**TASK BRIEF**. Every line of the listing below from the one with "pyautogui.scroll(4, 696, 461)" up to and including the one with "pyautogui.scroll(2, 710, 461)" should be retyped exactly, and nothing else; pictures are not part of the copy.

**INPUT RECORDS**.
------------------------------------------------
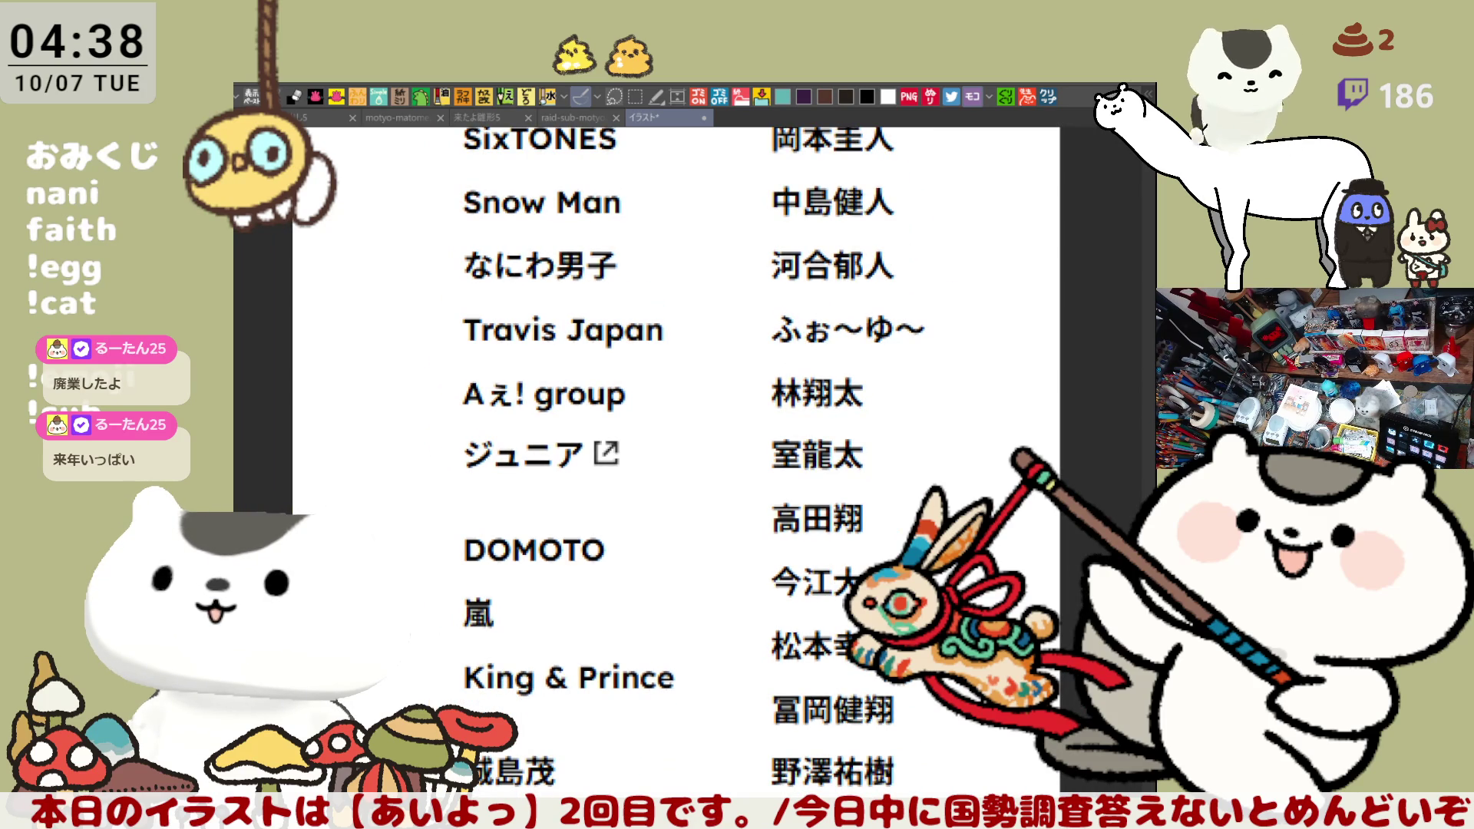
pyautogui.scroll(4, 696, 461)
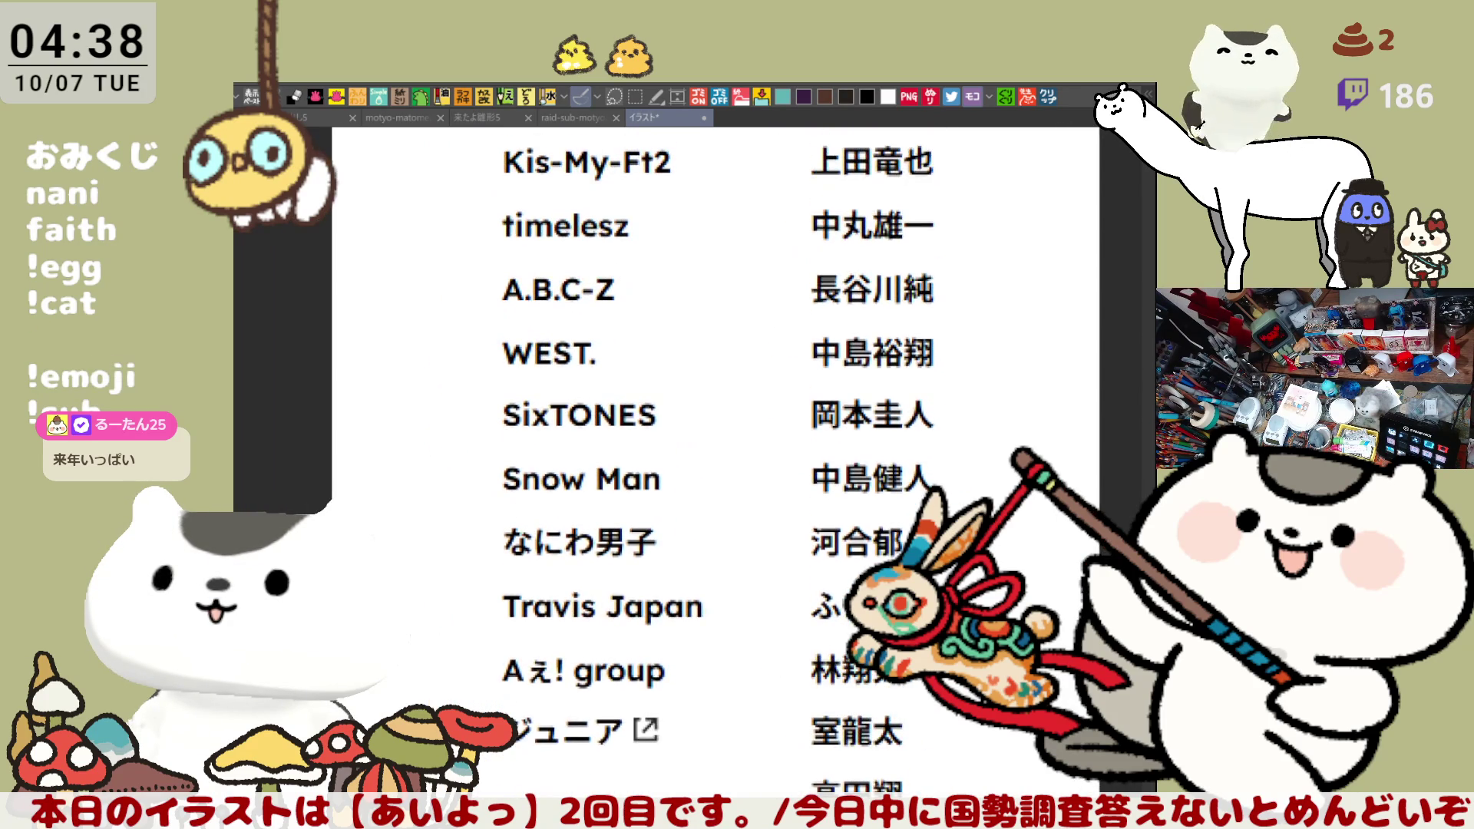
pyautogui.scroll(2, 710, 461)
------------------------------------------------
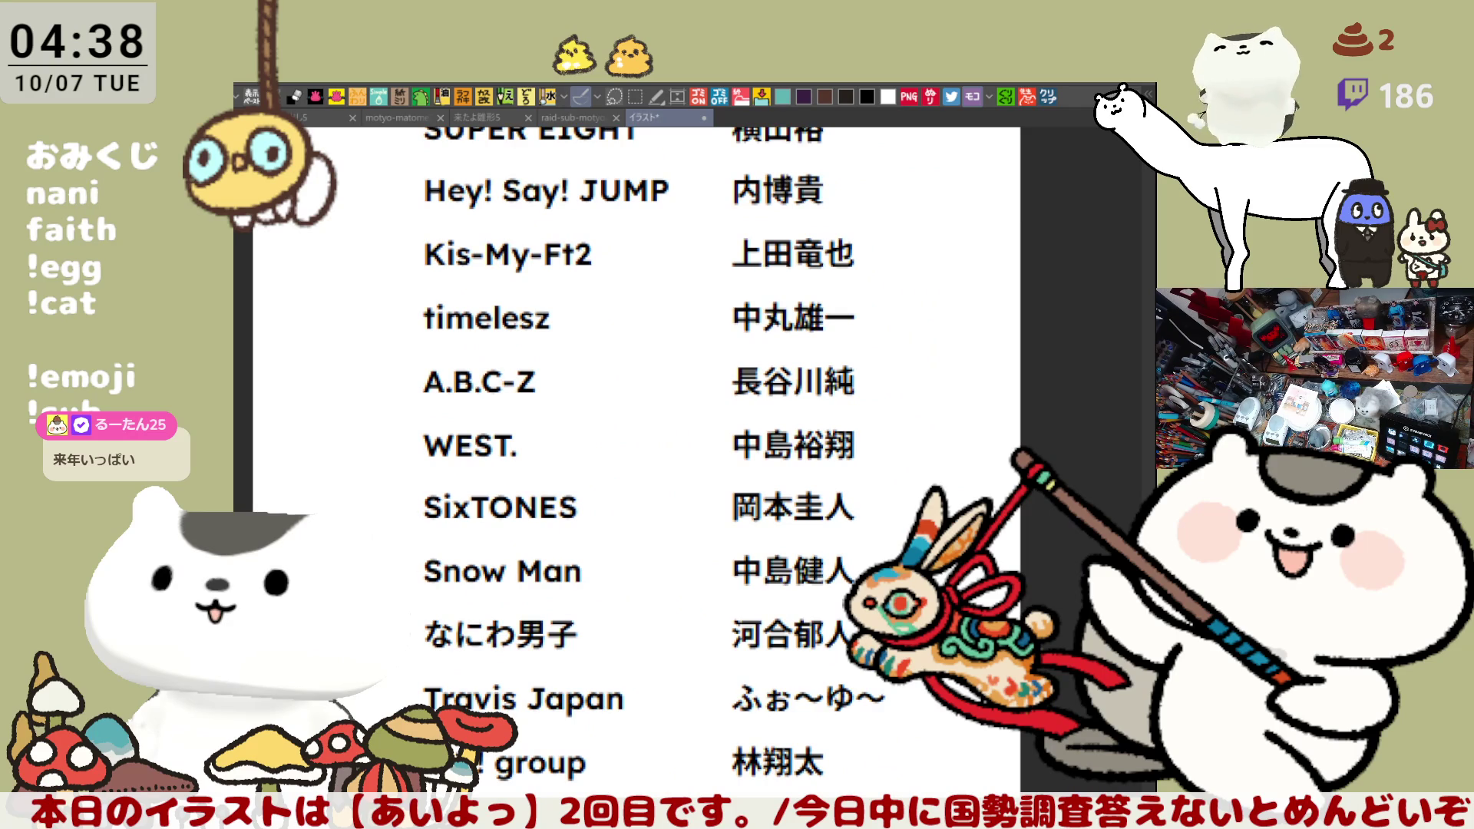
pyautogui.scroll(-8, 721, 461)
------------------------------------------------
**EXERCISE RESULT**.
pyautogui.scroll(4, 696, 461)
pyautogui.scroll(2, 710, 461)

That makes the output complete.